**Texto en estudio:**
════════════════

Me voy a permitir la osadía de remitirme a un libro, objeto funesto de una tecnología vista con los ojos de un progreso estúpido, conveniente y torticeramente manejado por los nuevos aprendices de brujos de la actual burbuja tecnológica. Un libro es el hijo de la imprenta, cuya invención revolucionó su época que, seguro, atrajo cábalas miedosas de sus coetáneos. El tiempo, y los frutos cosechados, colocaron la dulzura del progreso en su dimensión.

 

Lo de ahora es distinto, y retomo la alusión individual del libro, no otro que “Nexus”, el ejercicio de futuro que el ensayista de “best-sellers”, Yuval Noah Harari, practica sobre los riesgos ciertos de la inteligencia artificial. Habrá que golpear de nuevo con el tópico: toda tecnología es neutra en su concepción. La bondad o maldad de su desarrollo se medirá en el uso, hasta ahora de exclusividad humana. Lo que viene se escapa a esos parámetros, al entrar en escena un elemento desconocido con potenciales manipuladores y de conversación entre ellos fuera de cálculo. Se llaman algoritmos, regidores de las nuevas máquinas con capacidad sobrada para sustituir y aniquilar la inteligencia humana. Un reto desconocido para nosotros, pero la ambrosía de cualquier autócrata.

 

Ninguna tecnología ha eludido enseñar la patita. Necesita crecer y el proceso exige visibilidades difíciles de ser camufladas en mentalidades heréticas. Hubo un primer ensayo con el teléfono móvil, panacea de la comunicación rápida, el bienaventurado auxilio a una llamada de socorro. Ahí estaba la magia, innegable. Pero ha dejado los posos, en cuanto pasó a llamarse inteligente, de una sociedad en progresión hacia el ensimismamiento, de mirada fija y unidireccional, ignorante de su entorno. Primera semilla germinada, el individuo separado de su gregarismo. Sin esa sujeción, más manipulable.

 

Segundo escalón, las redes sociales. Presentadas como instrumento de la humanidad en permanente amistad. A los seguidores de este guateque, yo entre ellos, les conquistó la idea. Miles de millones de personas las poblamos, nos desnudamos en ellas, y éstas nos replican con una apropiación indecente de datos para hacer de esa cesión de intimidades el negocio más lucrativo del siglo. El reclamo constante al idilio se ha trastocado en una canalización del vómito biliar, de la descalificación individual y grupal, y de la riada arrasadora de las mentiras que elevan indeseables a las cúspides del poder.

 

Ejemplos generales éstos, pero no faltan los particulares. Uno de ellos, auténtica destilación de militancias primitivas llevadas a uno de sus más conocidos proscenios: el gran estadio de masas que es el deporte. Los gurús proclamaron el mesianismo de las nuevas tecnologías como mecanismo infalible en pro del reparto justiciero sin tacha.  Por llevarlo al orbe del fútbol, ahí están las siglas VAR, de imposible fin de las polémicas. Al revés, se han expandido con su uso y abuso.

════════════════

**Entradas proporcionadas:**

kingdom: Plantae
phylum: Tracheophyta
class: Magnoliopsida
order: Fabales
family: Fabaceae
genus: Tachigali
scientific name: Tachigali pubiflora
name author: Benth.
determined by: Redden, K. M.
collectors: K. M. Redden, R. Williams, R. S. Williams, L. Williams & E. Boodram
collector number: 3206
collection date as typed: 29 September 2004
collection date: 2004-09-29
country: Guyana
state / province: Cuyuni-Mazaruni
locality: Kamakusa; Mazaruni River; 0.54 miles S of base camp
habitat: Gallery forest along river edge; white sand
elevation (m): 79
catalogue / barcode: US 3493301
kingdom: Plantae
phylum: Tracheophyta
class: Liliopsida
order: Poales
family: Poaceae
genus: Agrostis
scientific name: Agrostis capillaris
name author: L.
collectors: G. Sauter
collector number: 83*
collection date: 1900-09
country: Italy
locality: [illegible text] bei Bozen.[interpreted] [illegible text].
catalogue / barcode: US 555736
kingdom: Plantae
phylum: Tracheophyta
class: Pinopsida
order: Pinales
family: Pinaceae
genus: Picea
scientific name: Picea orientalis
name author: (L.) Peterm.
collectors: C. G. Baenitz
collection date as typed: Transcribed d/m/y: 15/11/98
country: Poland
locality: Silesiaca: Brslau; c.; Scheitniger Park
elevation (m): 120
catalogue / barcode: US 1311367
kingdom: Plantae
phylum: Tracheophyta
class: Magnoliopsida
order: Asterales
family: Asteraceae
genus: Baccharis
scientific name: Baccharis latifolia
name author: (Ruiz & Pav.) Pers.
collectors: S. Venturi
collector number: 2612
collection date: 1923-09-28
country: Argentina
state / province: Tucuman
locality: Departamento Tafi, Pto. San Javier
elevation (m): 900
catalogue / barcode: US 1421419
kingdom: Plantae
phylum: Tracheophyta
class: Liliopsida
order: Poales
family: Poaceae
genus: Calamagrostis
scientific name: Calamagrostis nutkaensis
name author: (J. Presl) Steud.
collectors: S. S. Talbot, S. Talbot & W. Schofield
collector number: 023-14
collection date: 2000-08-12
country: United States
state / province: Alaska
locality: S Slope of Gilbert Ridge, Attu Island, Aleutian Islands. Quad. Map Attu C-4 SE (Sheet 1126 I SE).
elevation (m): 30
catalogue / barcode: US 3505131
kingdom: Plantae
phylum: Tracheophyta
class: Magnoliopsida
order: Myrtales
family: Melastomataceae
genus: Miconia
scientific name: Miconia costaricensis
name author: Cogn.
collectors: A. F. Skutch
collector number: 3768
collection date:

════════════════

**Problemas por resolver:**
A - Escribe la primera palabra de cada párrafo del texto sobre la tecnología, en el orden en que aparecen.
B - Copia del texto sobre la tecnología el trozo que va entre "Me voy a permitir" y "en su dimensión.", ambos incluidos.
El listado no tiene nada que ver con esto.

**Lista de soluciones:**
A - Me, Lo, Ninguna, Segundo, Ejemplos

B -
Me voy a permitir la osadía de remitirme a un libro, objeto funesto de una tecnología vista con los ojos de un progreso estúpido, conveniente y torticeramente manejado por los nuevos aprendices de brujos de la actual burbuja tecnológica. Un libro es el hijo de la imprenta, cuya invención revolucionó su época que, seguro, atrajo cábalas miedosas de sus coetáneos. El tiempo, y los frutos cosechados, colocaron la dulzura del progreso en su dimensión.